Dataset Block Start

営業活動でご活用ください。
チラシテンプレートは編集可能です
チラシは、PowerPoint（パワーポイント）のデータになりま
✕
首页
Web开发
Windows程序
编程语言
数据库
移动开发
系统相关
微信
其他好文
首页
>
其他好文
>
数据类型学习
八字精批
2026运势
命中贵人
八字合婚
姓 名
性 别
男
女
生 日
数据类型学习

Dataset Block End
Dataset Block Start

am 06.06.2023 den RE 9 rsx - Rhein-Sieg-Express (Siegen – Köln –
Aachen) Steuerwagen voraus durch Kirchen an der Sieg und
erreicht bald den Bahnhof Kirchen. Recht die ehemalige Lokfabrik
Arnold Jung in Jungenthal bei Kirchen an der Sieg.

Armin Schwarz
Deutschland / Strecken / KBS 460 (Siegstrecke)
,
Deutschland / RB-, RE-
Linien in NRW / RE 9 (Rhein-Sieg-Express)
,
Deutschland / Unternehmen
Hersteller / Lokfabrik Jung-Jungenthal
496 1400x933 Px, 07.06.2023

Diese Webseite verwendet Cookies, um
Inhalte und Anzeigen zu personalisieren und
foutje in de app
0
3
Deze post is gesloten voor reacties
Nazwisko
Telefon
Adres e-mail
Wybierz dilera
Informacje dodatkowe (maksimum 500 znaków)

Dataset Block End

> _Activity_
The only acceptable answer is a number: how many lines in the data above hold the word "Express".

> _Task response_
2